## Supplied material

##########

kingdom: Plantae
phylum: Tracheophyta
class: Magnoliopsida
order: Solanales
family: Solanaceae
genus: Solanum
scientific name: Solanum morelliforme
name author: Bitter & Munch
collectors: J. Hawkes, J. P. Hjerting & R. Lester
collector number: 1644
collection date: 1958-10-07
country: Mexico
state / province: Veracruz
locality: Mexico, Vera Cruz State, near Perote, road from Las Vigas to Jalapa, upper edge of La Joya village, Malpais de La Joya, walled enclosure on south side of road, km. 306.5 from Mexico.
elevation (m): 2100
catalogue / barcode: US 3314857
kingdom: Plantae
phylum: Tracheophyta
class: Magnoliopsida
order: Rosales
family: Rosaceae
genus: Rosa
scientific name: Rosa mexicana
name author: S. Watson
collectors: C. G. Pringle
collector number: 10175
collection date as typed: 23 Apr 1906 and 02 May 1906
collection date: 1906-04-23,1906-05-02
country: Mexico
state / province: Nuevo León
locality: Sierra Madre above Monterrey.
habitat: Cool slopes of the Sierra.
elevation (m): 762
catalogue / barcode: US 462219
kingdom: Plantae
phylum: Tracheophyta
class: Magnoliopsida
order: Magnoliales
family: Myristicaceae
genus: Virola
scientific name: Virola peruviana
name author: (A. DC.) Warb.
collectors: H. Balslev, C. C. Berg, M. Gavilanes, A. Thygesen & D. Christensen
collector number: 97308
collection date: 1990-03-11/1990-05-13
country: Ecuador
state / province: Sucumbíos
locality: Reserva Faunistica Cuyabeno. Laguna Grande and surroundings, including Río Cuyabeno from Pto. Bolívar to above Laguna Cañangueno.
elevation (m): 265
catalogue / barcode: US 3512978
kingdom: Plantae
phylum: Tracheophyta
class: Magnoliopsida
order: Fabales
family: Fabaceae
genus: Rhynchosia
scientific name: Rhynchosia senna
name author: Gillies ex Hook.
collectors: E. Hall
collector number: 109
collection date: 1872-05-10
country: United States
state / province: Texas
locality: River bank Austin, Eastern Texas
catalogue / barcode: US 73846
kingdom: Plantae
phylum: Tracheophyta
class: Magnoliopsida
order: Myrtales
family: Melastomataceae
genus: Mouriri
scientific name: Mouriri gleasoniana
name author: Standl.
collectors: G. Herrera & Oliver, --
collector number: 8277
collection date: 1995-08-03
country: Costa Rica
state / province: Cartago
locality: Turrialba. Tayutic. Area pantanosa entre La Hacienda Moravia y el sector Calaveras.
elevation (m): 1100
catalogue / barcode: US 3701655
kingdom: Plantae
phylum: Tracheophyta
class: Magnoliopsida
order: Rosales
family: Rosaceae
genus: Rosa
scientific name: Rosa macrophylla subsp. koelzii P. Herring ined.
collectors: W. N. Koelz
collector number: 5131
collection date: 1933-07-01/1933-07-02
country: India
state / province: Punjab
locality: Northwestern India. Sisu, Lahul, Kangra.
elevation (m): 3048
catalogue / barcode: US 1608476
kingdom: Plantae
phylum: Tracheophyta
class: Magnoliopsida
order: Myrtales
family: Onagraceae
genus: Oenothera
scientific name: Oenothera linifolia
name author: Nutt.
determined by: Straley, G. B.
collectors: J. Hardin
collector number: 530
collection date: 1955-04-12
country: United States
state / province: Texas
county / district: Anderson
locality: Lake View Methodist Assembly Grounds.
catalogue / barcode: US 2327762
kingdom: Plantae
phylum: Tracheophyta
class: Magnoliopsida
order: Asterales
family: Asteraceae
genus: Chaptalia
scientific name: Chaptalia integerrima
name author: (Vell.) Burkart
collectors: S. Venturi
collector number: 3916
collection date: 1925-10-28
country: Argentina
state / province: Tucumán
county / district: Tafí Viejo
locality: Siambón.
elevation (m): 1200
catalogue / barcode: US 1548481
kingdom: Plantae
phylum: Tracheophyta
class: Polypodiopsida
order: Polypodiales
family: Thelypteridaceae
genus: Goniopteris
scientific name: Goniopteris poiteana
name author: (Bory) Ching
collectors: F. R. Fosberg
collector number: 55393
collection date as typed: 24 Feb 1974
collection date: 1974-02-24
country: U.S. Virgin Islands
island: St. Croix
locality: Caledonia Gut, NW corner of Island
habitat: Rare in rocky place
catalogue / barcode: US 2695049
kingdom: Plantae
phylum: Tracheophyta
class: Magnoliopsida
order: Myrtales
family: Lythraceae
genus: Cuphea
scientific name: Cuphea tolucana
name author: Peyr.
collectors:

##########

Write out all of the entries above word for word, keeping every line as it appears.

kingdom: Plantae
phylum: Tracheophyta
class: Magnoliopsida
order: Solanales
family: Solanaceae
genus: Solanum
scientific name: Solanum morelliforme
name author: Bitter & Munch
collectors: J. Hawkes, J. P. Hjerting & R. Lester
collector number: 1644
collection date: 1958-10-07
country: Mexico
state / province: Veracruz
locality: Mexico, Vera Cruz State, near Perote, road from Las Vigas to Jalapa, upper edge of La Joya village, Malpais de La Joya, walled enclosure on south side of road, km. 306.5 from Mexico.
elevation (m): 2100
catalogue / barcode: US 3314857
kingdom: Plantae
phylum: Tracheophyta
class: Magnoliopsida
order: Rosales
family: Rosaceae
genus: Rosa
scientific name: Rosa mexicana
name author: S. Watson
collectors: C. G. Pringle
collector number: 10175
collection date as typed: 23 Apr 1906 and 02 May 1906
collection date: 1906-04-23,1906-05-02
country: Mexico
state / province: Nuevo León
locality: Sierra Madre above Monterrey.
habitat: Cool slopes of the Sierra.
elevation (m): 762
catalogue / barcode: US 462219
kingdom: Plantae
phylum: Tracheophyta
class: Magnoliopsida
order: Magnoliales
family: Myristicaceae
genus: Virola
scientific name: Virola peruviana
name author: (A. DC.) Warb.
collectors: H. Balslev, C. C. Berg, M. Gavilanes, A. Thygesen & D. Christensen
collector number: 97308
collection date: 1990-03-11/1990-05-13
country: Ecuador
state / province: Sucumbíos
locality: Reserva Faunistica Cuyabeno. Laguna Grande and surroundings, including Río Cuyabeno from Pto. Bolívar to above Laguna Cañangueno.
elevation (m): 265
catalogue / barcode: US 3512978
kingdom: Plantae
phylum: Tracheophyta
class: Magnoliopsida
order: Fabales
family: Fabaceae
genus: Rhynchosia
scientific name: Rhynchosia senna
name author: Gillies ex Hook.
collectors: E. Hall
collector number: 109
collection date: 1872-05-10
country: United States
state / province: Texas
locality: River bank Austin, Eastern Texas
catalogue / barcode: US 73846
kingdom: Plantae
phylum: Tracheophyta
class: Magnoliopsida
order: Myrtales
family: Melastomataceae
genus: Mouriri
scientific name: Mouriri gleasoniana
name author: Standl.
collectors: G. Herrera & Oliver, --
collector number: 8277
collection date: 1995-08-03
country: Costa Rica
state / province: Cartago
locality: Turrialba. Tayutic. Area pantanosa entre La Hacienda Moravia y el sector Calaveras.
elevation (m): 1100
catalogue / barcode: US 3701655
kingdom: Plantae
phylum: Tracheophyta
class: Magnoliopsida
order: Rosales
family: Rosaceae
genus: Rosa
scientific name: Rosa macrophylla subsp. koelzii P. Herring ined.
collectors: W. N. Koelz
collector number: 5131
collection date: 1933-07-01/1933-07-02
country: India
state / province: Punjab
locality: Northwestern India. Sisu, Lahul, Kangra.
elevation (m): 3048
catalogue / barcode: US 1608476
kingdom: Plantae
phylum: Tracheophyta
class: Magnoliopsida
order: Myrtales
family: Onagraceae
genus: Oenothera
scientific name: Oenothera linifolia
name author: Nutt.
determined by: Straley, G. B.
collectors: J. Hardin
collector number: 530
collection date: 1955-04-12
country: United States
state / province: Texas
county / district: Anderson
locality: Lake View Methodist Assembly Grounds.
catalogue / barcode: US 2327762
kingdom: Plantae
phylum: Tracheophyta
class: Magnoliopsida
order: Asterales
family: Asteraceae
genus: Chaptalia
scientific name: Chaptalia integerrima
name author: (Vell.) Burkart
collectors: S. Venturi
collector number: 3916
collection date: 1925-10-28
country: Argentina
state / province: Tucumán
county / district: Tafí Viejo
locality: Siambón.
elevation (m): 1200
catalogue / barcode: US 1548481
kingdom: Plantae
phylum: Tracheophyta
class: Polypodiopsida
order: Polypodiales
family: Thelypteridaceae
genus: Goniopteris
scientific name: Goniopteris poiteana
name author: (Bory) Ching
collectors: F. R. Fosberg
collector number: 55393
collection date as typed: 24 Feb 1974
collection date: 1974-02-24
country: U.S. Virgin Islands
island: St. Croix
locality: Caledonia Gut, NW corner of Island
habitat: Rare in rocky place
catalogue / barcode: US 2695049
kingdom: Plantae
phylum: Tracheophyta
class: Magnoliopsida
order: Myrtales
family: Lythraceae
genus: Cuphea
scientific name: Cuphea tolucana
name author: Peyr.
collectors:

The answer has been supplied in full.